From the first line to the last, retype everything below exactly, minus the pictures.

• _Given information_
▼

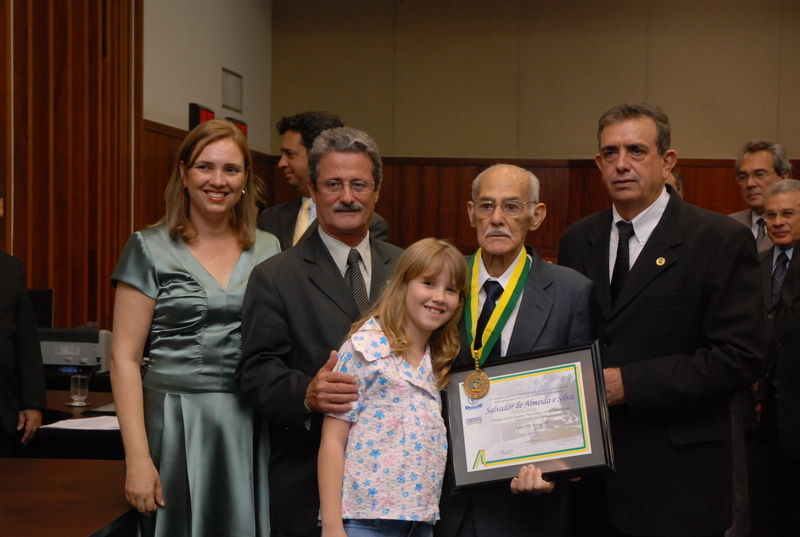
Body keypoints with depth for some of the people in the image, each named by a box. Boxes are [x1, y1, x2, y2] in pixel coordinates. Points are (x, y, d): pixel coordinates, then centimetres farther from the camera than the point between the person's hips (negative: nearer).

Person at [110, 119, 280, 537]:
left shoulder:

▲

• _Task answer_
Body keypoints with depth for some of the people in the image, each named by a box. Boxes are [x1, y1, x2, y2] in pixel coordinates. Points are (x, y, d): pixel coordinates, then centimetres farther from the camera than the point between the person's hips (negative: nearer).

Person at [110, 119, 280, 537]:
left shoulder:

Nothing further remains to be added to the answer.